----- Input for this task -----

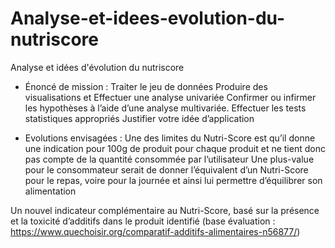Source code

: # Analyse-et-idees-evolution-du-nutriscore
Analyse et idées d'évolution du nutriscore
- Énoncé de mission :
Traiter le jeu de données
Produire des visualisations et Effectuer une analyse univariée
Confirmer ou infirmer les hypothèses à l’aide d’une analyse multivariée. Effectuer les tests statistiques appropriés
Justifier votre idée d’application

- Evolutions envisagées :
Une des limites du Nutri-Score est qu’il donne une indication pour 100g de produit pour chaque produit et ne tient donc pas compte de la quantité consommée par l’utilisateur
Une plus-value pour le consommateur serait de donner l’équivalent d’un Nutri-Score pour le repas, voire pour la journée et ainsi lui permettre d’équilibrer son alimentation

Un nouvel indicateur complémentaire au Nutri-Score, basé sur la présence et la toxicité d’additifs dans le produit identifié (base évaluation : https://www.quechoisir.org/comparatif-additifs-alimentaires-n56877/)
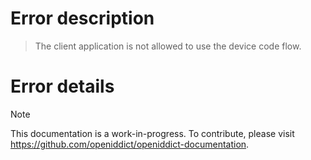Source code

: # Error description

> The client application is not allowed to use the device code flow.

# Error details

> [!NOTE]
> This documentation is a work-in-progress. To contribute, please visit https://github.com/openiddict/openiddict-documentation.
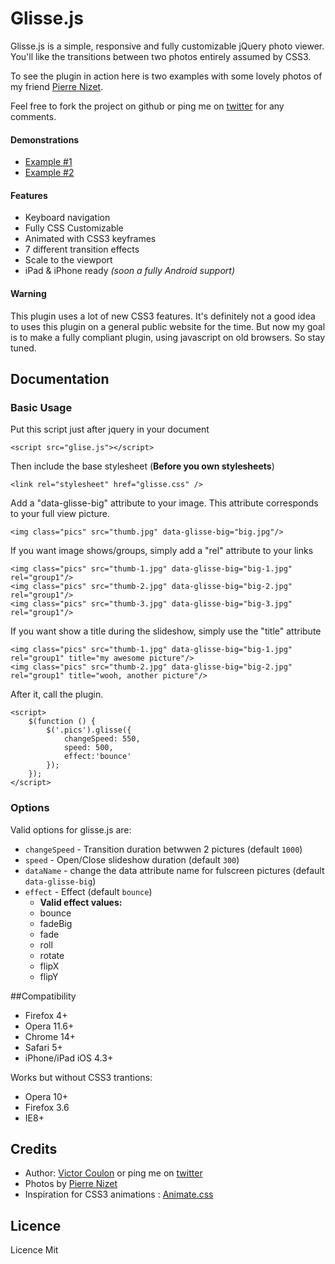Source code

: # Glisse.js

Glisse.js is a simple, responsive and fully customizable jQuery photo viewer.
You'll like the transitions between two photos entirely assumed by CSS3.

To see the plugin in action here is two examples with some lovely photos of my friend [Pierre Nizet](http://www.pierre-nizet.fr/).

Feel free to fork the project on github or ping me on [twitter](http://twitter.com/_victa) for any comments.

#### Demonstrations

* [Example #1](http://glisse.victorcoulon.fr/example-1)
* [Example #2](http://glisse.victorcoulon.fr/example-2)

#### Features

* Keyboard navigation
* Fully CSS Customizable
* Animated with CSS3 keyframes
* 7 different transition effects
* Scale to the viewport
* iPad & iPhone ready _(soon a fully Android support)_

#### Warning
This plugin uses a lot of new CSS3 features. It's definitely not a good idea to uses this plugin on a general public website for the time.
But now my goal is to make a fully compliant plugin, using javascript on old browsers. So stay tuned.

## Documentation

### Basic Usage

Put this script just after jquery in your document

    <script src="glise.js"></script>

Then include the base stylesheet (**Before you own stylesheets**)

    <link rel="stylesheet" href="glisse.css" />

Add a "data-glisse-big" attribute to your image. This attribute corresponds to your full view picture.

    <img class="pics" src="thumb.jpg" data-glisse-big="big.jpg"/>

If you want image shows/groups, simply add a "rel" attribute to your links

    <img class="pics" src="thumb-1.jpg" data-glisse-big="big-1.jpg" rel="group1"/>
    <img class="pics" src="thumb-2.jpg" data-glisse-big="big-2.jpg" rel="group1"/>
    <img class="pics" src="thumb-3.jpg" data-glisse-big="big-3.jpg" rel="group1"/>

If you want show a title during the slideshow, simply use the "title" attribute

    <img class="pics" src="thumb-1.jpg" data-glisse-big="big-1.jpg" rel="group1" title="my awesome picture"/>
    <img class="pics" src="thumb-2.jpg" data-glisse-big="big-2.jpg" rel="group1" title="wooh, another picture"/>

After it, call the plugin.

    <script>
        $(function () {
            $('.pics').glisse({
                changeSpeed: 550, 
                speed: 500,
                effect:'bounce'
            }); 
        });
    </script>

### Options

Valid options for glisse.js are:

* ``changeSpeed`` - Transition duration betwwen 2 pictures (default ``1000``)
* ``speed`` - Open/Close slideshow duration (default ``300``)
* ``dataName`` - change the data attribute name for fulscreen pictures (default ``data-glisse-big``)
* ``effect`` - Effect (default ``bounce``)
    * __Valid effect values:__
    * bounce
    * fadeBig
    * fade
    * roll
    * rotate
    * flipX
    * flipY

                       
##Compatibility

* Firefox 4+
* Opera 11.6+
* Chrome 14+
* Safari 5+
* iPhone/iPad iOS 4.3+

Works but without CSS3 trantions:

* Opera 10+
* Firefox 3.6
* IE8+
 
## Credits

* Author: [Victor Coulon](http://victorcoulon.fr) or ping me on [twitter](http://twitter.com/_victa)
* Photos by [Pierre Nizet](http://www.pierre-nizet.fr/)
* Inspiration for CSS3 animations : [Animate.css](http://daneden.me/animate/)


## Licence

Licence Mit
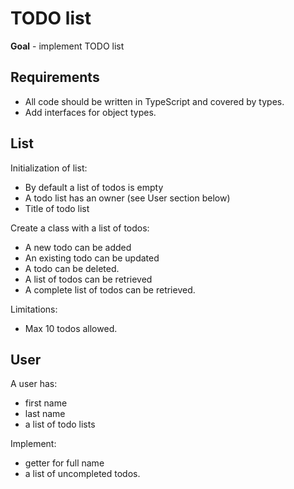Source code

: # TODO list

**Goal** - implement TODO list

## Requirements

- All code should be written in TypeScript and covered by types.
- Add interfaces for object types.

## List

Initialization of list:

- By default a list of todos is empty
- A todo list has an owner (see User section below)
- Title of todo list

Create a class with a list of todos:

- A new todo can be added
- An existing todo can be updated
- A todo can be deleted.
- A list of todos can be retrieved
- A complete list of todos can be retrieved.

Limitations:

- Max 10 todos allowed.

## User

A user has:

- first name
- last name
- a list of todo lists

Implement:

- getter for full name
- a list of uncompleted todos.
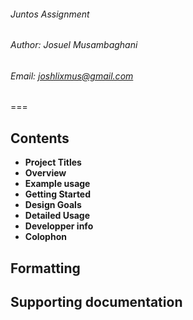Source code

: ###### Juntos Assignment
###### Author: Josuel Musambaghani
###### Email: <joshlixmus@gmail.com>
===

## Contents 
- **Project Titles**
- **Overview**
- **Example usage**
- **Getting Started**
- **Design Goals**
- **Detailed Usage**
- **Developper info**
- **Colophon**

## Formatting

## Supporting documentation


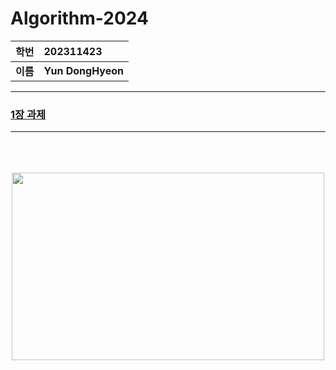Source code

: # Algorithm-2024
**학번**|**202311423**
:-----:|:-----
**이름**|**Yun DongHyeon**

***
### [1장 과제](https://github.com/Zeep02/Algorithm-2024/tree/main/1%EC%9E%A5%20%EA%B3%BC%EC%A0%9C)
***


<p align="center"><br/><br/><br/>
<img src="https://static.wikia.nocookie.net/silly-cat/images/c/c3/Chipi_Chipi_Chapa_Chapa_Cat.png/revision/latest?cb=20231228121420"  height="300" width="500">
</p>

-----

Your objective ▸ Where a line of the records has the string "types", copy that line.

Answer to this problem ▸
- All code should be written in TypeScript and covered by types.
- Add interfaces for object types.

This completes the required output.